Three young entrepreneurs working in the digitalisation for agriculture sector have learned the hard way that delivering technology-driven solutions for smallholder farmers in Africa can present special challenges. Here, they share some of their insights, including a survival strategy that they claim is critical to success – diversify or die.
In developed countries, markets are generally well researched and documented, so start-ups will have accurate data on which to build its market strategy, without having to spend too much time on testing and analysis. That is far from the case in Africa. Here, start-ups have to do their own market research. This adds to the costs, and makes it difficult to develop a single value proposition and business model from the outset.
Dealing with potential investors is often a challenge as a result, since these expect to be presented with detailed business plans that focus on a single product or service. Our experience suggests that this does not work well for start-ups in Africa, and that diversification is a good way to gain efficiency and explore new segments.
Creating derivative products based on the same core technology, and which contribute to the company value proposition, makes it possible to increase business efficiency while exploring connected market pools. For example, if you are using remote sensing technologies to advise wheat farmers on fertiliser use, why not use the same technologies to help fertiliser companies assess the impact of the fertiliser they sell?
While this multi-sided business model may allow African start-ups to survive and even develop, it carries with ít certain marketing and communication risks, which digital entrepreneurs would do well not to ignore. Using experience from running our own digital start-ups, we offer some advice on branching out – highlighting some of the potential pitfalls along the way:
Diversification is key for African digital start-ups…

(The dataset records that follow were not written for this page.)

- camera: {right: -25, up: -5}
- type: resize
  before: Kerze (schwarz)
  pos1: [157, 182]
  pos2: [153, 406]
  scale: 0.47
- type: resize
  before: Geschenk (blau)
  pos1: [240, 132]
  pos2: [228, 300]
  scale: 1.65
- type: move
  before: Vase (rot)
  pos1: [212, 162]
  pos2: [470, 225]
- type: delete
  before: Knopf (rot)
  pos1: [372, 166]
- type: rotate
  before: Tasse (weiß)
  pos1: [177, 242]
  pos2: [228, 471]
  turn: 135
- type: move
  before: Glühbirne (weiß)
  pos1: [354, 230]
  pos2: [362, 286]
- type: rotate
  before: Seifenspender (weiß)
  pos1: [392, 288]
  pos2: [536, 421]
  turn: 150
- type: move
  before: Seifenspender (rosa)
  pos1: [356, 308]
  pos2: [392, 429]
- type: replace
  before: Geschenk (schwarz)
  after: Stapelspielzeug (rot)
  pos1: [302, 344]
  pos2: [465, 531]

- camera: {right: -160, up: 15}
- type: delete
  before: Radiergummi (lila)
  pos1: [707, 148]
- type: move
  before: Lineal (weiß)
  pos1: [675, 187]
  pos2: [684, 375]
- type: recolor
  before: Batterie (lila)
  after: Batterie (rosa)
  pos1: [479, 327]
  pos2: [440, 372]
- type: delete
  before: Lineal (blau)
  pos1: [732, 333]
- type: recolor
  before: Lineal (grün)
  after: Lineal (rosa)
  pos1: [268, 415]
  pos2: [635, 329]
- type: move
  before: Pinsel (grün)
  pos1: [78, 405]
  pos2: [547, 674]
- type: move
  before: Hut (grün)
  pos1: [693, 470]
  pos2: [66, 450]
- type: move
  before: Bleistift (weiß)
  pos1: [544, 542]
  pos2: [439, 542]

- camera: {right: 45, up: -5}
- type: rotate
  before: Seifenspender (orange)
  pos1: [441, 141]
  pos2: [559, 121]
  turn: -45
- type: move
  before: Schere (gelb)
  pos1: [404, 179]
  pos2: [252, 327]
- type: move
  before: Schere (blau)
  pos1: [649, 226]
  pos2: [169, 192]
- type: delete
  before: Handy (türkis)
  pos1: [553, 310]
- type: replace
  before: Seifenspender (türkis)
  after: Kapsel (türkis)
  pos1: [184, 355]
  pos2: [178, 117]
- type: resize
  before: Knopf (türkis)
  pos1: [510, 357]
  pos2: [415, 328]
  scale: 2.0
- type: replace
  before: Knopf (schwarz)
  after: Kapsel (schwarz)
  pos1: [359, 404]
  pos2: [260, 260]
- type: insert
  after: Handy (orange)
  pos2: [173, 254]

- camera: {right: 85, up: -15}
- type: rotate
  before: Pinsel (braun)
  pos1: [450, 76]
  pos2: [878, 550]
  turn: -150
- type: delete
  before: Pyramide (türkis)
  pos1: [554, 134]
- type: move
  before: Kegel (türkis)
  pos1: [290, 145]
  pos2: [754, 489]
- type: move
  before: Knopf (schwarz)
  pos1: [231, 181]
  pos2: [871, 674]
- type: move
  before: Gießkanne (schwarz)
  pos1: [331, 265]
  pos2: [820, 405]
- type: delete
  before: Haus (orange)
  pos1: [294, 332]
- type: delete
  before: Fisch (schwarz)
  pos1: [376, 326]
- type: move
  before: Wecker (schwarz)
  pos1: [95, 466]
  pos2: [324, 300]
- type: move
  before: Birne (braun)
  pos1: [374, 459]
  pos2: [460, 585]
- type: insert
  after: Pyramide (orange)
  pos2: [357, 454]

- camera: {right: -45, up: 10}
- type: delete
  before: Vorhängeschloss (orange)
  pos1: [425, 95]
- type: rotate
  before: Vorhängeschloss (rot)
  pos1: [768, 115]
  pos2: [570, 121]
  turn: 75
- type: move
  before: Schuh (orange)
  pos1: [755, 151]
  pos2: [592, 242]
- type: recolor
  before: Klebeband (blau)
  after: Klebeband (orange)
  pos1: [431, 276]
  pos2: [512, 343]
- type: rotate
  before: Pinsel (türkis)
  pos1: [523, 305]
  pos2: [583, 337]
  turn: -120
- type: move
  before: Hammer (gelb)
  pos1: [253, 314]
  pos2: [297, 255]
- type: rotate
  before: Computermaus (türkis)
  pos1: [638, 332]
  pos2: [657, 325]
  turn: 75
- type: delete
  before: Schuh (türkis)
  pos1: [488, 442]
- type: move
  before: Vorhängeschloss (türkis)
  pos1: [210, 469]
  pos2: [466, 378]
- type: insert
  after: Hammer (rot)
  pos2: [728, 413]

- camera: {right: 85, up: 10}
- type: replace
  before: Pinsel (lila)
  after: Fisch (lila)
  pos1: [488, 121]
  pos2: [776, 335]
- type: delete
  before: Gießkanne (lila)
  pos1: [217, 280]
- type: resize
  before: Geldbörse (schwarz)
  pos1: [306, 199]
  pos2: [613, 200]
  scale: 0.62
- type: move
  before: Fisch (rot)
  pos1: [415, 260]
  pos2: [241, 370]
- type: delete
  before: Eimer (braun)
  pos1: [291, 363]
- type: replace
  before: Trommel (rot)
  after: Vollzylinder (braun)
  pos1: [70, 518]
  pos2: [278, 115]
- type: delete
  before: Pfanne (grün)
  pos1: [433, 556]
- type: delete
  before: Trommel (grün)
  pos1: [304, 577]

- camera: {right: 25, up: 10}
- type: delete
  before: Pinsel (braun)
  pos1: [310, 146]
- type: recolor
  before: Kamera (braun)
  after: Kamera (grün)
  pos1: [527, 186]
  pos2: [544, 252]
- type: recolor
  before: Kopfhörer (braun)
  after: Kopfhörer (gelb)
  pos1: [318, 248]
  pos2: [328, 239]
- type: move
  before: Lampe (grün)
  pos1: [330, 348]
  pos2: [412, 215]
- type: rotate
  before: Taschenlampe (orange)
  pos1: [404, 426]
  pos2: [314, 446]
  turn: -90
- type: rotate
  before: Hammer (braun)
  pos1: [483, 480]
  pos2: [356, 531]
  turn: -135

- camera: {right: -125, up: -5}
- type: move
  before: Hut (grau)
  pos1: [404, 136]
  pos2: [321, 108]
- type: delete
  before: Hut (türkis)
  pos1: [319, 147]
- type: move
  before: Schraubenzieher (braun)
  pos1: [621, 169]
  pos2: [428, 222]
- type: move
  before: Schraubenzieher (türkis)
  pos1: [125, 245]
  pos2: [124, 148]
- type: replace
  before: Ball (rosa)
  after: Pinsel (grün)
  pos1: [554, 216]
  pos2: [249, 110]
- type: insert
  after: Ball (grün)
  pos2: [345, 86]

- By developing individual value propositions focused on two different types of customer – farmers and enterprises – Brian Bosire, founder of UjuziKilimo, a start-up developing soil sensors in Kenya, has leveraged soil analysis data acquired from farmers to generate market insights for input enterprises operating in the agricultural sector. He quickly learned that although farmers could not always pay for the soil analysis information his company supplied, they provide valuable feedback that input companies are ready to pay for.
- For Hamza Rkha Chaham, co-founder of SOWIT – a start-up developing remote sensing decision support tools for farmers – diversification is not just a way to reconcile short and long-term financial and strategic objectives. It also drives market exploration. In Morocco, cereals are cultivated on 5 million hectares, with fertiliser accounting for one-third of production costs – representing substantial scope for precision agriculture. However, seeing the need to first gauge the business potential of decision support mechanisms for fertiliser application, he made a strategic move to diversify. So while developing a drone-based decision support tool targeting wheat producers, he started selling SOWIT’s drone technology to other market segments – surveying, mining and construction – and offering drone training packages to ensure short-term income.
- N'kalô is a successful market advisory company operating in Burkina Faso, Côte d’Ivoire, Mali and Senegal, but founder Pierre Ricau soon saw that farmer subscriptions of €0.18 per month would not be enough to secure financial sustainability. Realising that N'kalô would need to find other sources of revenue, he chose to diversify. The current strategy includes selling the company’s market expertise through consultancy projects, and Ricau is exploring solutions such as advertising input companies’ products.
In our experience, diversification has mitigated the income risk, increased returns on investment by maximising assets, and allowed us to explore new market segments. However, it also brought with it a number of challenges.
…but it can also muddy the waters
Diversification is not only confusing for investors, who tend to interpret it as an inability to address a core market. It may also confuse the customers. Addressing different market segments presents a communication challenge. As a start-up with limited resources, it is not always wise to spread a marketing budget over several segments, since it is already hard enough to drive awareness for just one.
Most investors we met preferred to put their capital into simple business models, for which they could establish a clear correspondence with equivalent models in more advanced economies. In addition, many tended to back the trending technologies, rather than the solutions. Even donors and institutions wanted to hear more about artificial intelligence, drones or blockchain than about providing farmers with a way to reduce their fertiliser costs.
For us, technology is a means to deliver what the farmer expects in the most scalable way, and to solve their most pressing challenges linked to inefficiencies. We address investors’ concerns by establishing strong management, mitigating the unintended confusion that could result from diversification. We do this by making that any product we develop still leverages our core technology or know-how, and directly contributes to our main value proposition. Then, when communicating with a specific market, we translate our main value proposition into an individually-adapted one, to ensure we are speaking the market language and avoiding confusion. Finally, we set up time and budget management processes to allocate company resources to the different market segments, and avoid ambiguity.
As entrepreneurs, implementing a strong discipline of resource allocation is crucial. Likewise, developing communication and management skills is essential, not only to prove the benefits of ‘controlled’ diversification to investors, but also to preserve the value proposition of the company over time.